Data: 2015-10-10 15:31:41
Temat: Re: o głodzie nowości
Od: Qrczak <q...@q...pl>
Pokaż wszystkie nagłówki
Dnia 2015-10-10 14:54, obywatel Stokrotka uprzejmie donosi:
>> W sytuacji jakiejś imprezy domowej macie jakiś jeden sprawdzony zestaw
>> żywieniowy - gość zawsze wie, co go czeka - czy zmieniacie menu, przez
>> co gość wciąż jest zaskakiwany (nie wie, czy się naje)?
>
> Gość zawsze wie co go czeka, ale meni ewaluuje.
Robisz jakąś ankietę, głosowanie, listę życzeń przed wyjściem gości?

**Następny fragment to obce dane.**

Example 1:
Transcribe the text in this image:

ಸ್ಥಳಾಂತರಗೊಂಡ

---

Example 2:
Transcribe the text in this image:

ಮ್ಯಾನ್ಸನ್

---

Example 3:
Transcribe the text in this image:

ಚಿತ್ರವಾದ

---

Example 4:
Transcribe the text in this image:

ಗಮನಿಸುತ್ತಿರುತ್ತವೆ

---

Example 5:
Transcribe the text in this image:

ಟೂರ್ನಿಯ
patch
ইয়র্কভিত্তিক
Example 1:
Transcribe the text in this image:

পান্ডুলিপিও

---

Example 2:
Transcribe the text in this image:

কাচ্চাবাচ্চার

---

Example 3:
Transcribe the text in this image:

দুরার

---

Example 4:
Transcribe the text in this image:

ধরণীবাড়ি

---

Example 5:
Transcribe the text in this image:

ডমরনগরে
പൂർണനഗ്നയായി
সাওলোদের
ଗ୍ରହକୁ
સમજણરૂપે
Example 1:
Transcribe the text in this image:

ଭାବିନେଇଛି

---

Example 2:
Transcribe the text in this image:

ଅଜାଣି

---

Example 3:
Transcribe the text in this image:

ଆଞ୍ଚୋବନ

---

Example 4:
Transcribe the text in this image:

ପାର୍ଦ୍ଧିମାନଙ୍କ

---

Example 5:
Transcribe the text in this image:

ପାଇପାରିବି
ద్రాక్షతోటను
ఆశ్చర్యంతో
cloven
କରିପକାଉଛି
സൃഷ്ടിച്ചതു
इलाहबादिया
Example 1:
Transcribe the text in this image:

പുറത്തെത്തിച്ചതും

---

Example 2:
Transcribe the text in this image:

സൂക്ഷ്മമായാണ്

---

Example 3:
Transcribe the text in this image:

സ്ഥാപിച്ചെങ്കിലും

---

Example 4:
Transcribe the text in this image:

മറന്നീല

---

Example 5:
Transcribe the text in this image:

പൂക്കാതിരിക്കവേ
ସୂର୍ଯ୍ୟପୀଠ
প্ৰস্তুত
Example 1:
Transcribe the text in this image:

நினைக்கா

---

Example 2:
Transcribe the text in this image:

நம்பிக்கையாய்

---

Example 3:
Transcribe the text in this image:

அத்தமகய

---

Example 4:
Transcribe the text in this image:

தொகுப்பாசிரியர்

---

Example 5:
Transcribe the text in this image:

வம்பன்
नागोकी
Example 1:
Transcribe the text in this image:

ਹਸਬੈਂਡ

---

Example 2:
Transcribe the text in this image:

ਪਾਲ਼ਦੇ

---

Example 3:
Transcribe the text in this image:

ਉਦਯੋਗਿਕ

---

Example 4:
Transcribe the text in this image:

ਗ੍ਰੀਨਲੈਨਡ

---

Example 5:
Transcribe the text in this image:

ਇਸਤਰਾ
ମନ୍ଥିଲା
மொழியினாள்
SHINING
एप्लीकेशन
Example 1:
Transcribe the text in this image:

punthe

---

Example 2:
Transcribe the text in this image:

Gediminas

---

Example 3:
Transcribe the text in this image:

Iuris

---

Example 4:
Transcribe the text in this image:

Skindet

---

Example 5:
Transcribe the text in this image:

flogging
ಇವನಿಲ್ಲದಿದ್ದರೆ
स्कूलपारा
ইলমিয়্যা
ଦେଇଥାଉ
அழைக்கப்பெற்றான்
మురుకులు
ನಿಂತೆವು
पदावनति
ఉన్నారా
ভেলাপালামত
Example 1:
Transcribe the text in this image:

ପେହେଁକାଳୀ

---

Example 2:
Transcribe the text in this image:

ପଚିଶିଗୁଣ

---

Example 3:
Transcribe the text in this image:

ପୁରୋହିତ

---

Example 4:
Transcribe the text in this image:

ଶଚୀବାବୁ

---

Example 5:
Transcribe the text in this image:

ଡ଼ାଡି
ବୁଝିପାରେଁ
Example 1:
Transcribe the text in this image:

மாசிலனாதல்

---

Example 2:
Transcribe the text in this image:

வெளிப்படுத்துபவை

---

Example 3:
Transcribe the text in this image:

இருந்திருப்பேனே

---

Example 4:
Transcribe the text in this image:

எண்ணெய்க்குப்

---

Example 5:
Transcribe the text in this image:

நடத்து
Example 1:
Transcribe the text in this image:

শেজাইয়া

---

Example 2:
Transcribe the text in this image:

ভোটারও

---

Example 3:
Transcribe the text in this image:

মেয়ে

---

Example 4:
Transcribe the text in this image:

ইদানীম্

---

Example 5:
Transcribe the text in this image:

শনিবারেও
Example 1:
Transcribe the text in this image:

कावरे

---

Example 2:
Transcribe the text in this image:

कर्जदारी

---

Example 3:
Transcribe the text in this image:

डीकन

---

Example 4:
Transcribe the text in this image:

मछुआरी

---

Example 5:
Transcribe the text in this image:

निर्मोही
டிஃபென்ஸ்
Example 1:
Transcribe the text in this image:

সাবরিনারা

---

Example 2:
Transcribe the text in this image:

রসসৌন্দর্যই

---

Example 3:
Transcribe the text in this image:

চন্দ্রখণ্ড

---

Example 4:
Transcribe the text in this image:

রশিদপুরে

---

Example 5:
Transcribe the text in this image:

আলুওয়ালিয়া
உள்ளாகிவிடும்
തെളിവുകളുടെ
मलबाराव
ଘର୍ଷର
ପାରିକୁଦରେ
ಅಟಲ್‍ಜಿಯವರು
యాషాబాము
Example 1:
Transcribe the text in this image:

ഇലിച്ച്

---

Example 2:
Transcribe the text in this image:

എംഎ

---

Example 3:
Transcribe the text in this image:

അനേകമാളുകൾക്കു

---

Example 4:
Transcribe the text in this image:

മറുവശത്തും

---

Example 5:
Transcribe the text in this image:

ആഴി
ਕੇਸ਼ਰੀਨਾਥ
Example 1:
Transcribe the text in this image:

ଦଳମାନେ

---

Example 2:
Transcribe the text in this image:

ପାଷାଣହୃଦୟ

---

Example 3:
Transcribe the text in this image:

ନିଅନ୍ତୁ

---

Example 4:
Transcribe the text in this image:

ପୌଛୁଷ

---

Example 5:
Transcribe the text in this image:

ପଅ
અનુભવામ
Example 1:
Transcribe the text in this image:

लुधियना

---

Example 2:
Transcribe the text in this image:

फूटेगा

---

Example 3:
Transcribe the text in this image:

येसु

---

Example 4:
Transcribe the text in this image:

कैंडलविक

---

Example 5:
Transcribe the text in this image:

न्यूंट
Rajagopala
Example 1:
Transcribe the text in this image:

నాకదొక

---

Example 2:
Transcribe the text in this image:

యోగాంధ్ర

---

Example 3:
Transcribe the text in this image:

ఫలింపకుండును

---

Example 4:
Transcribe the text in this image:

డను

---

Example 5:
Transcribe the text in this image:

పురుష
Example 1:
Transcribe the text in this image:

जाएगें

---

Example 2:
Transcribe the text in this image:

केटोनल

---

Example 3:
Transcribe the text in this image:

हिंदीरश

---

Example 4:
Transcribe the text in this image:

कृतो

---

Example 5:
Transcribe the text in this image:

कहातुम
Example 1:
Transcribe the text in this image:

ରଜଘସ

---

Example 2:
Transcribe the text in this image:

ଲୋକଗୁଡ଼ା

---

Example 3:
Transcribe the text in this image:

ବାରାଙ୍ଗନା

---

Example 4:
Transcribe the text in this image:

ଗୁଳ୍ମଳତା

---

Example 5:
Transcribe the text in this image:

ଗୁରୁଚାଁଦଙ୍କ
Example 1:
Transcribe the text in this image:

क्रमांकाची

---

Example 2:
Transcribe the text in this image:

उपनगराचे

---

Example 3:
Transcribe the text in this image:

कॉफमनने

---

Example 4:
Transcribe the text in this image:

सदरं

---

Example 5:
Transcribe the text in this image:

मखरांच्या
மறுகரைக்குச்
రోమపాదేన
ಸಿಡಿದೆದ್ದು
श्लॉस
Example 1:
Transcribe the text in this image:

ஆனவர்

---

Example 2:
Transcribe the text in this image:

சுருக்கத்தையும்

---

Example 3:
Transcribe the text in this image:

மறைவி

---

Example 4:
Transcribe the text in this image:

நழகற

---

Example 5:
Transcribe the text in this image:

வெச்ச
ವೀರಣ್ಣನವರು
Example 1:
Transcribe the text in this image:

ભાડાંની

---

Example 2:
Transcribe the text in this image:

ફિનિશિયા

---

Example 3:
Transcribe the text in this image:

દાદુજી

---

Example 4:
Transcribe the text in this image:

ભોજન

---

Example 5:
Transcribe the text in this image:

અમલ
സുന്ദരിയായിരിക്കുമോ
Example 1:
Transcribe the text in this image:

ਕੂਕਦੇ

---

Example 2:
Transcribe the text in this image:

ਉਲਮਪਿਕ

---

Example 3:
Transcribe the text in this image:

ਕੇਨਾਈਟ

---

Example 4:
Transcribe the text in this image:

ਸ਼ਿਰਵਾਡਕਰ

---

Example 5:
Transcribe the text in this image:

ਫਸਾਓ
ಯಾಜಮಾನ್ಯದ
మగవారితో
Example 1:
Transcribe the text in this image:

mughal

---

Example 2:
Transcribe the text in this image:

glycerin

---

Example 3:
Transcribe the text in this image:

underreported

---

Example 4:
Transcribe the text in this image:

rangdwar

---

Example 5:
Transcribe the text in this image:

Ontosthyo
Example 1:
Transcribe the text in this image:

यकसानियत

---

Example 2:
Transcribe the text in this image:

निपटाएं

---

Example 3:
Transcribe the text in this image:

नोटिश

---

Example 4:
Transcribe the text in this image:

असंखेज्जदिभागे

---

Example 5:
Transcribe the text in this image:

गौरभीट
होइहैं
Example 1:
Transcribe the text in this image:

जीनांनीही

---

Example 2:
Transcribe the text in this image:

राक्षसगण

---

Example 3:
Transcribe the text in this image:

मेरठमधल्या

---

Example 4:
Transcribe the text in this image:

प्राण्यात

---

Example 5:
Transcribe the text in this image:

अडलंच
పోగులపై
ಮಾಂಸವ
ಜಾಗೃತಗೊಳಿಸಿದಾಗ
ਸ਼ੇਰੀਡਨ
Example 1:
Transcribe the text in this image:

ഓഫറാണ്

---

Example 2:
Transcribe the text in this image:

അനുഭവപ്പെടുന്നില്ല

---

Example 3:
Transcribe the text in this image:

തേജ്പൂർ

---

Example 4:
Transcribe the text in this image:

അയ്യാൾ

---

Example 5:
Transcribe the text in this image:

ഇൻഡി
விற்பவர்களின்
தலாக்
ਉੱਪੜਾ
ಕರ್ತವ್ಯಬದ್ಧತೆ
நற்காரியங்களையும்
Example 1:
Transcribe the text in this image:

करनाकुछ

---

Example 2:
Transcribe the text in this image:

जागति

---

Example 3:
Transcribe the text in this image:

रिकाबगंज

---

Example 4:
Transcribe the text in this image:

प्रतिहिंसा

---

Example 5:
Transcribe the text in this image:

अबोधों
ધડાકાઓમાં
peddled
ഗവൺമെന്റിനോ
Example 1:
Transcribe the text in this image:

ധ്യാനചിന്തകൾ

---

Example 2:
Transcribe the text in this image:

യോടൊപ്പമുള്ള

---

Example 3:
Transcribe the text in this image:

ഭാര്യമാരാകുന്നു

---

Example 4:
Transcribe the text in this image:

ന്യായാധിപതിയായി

>> To samo odwracając role: idąc w gości wolicie wciąż to samo czy
>> próbować nowych potraw?
>
> Jest mi to obojętne, stosuję zasadę by na imprezę iść najedzoną, potem
> staram się tylko skosztować tego i owego, omijając owoce morskie itp.
Do restauracji też?
Q
--
Niektórzy zarzucają mi bycie szowinistą, a ja zawsze w takiej sytuacji
powtarzam, że to nieprawda, bo szowiniści to tacy goście, którzy
uważają, że kobieta powinna siedzieć w kuchni.
Ja natomiast uważam, że w kuchni też może coś popsuć.